NR admitted failings over the installation, maintenance and inspection of adjustable stretcher bars which keep the moveable section of a track at the correct width for train wheels.

Its predecessor company Railtrack was the company in charge at the time of the crash but NR has shouldered the responsibility.

The West Anglia Great Northern express train was travelling from London to Kings Lynn on May 10 2002 when it derailed at a faulty set of points just outside Potters Bar station in Hertforshire, killing six passengers, Austen Kark, Emma Knights, Jonael Schickler, Alexander Ogunwusi, Chia Hsin Lin and Chia Chin Wu, and one pedestrian, Agnes Quinlivan.

The prosecution, at St Albans Crown Court under the Health and Safety at Work Act, was brought by the Office of Rail Regulation (ORR).

Judge Bright QC passed sentence against NR after Nicholas Hilliard QC, appearing for ORR, had said the poor state of a set of points on the track at Potters  Bar had made the crash "inevitable''.

The now in-administration maintenance company Jarvis, which was responsible for the section of track at Potters Bar, also faced prosecution but the ORR decided in March not to proceed as the prosecution was "no longer in the public interest".

Judge Bright QC passed sentence against NR after Nicholas Hilliard QC, appearing for ORR, had said the poor state of a set of points on the track at Potters  Bar had made the crash "inevitable".

Director of rail safety at ORR Ian Prosser said: "Today marks the end of a long process in which we have sought to gain a sense of justice for the families of the victims of the Potters Bar derailment.

"It is welcome that Network Rail, as the successor to Railtrack, pleaded guilty to health and safety breaches, demonstrating that, under its new management, it is now an organisation willing to take responsibility and learn from past mistakes.

"Safety on Britain's railways has improved significantly over the last nine years and, today, statistics show we have one of the safest railways in Europe.

"But there can be no room for complacency. The safety culture of the rail industry can be significantly strengthened.

"As long as the regulator continues to have to step in to enforce improvements or bring prosecutions where things have gone wrong - as we have done many times this year - then, despite progress, it is clear that the industry has significant work still to do."

Pat Smith, 63, the daughter of Mrs Quinlivan said: "I just hope that other families in the future are not treated as shabbily as we were by the rail companies, and I include Network Rail in that.

"There has been total disregard for the bereaved families. We finally got our apology from NR yesterday. They should have put their hands up right away. That would have eased our pain."

Mrs Smith, from Potters Bar, said she felt the railways had got safer since the crash and she hoped lessons would be learnt and improvements implemented.

NR has no shareholders and and its debt is guaranteed by the Government. This means that any fine imposed on the company effectively comes out of the public purse.
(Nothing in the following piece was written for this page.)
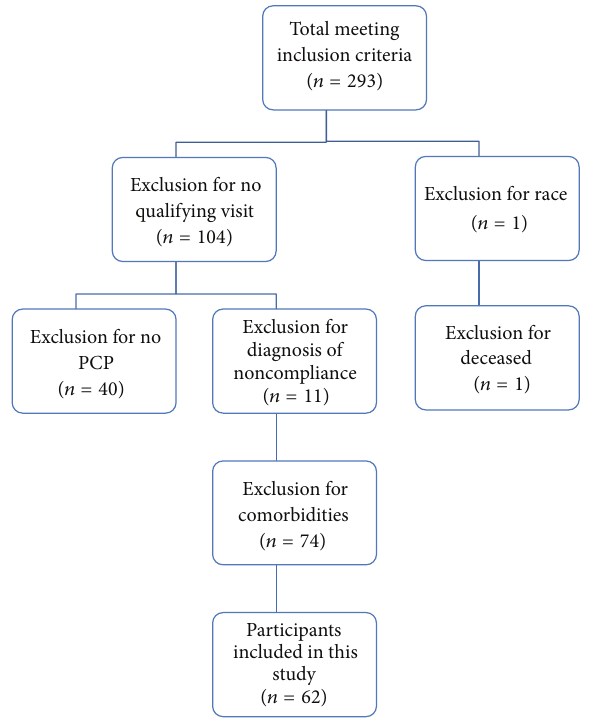
Figure 2: Participant selection algorithm.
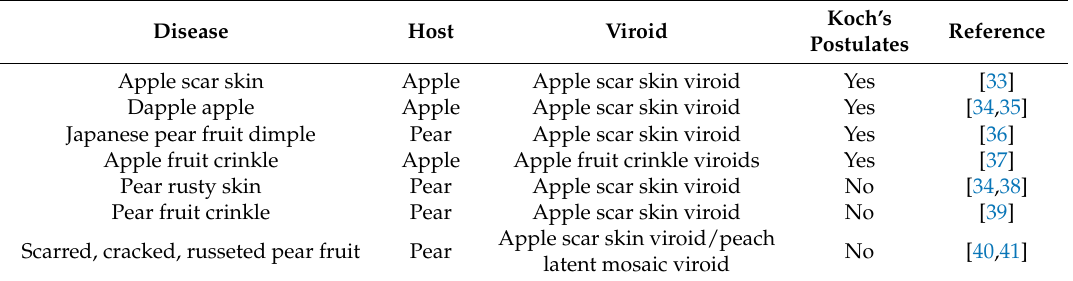
Table 2. Pome and stone fruit diseases caused by or associated with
Speaking after the court case today, Perdita Kark, the daughter of Austen Kark, said: "It's offensive that I pay a fine for something that killed my father.

"Directors of the two companies should have been in the dock as individuals and they should have paid out of their own purses."

Ms Kark, whose mother, author Nina Bawden, now 86, was badly injured in the crash, added: ``This fine is going to be paid by the taxpayer and will mean there is less money to be spent on the rail network."

Sentencing NR and ordering the company to pay £150,000 costs, Judge Andrew Bright said the crash had been "catastrophic".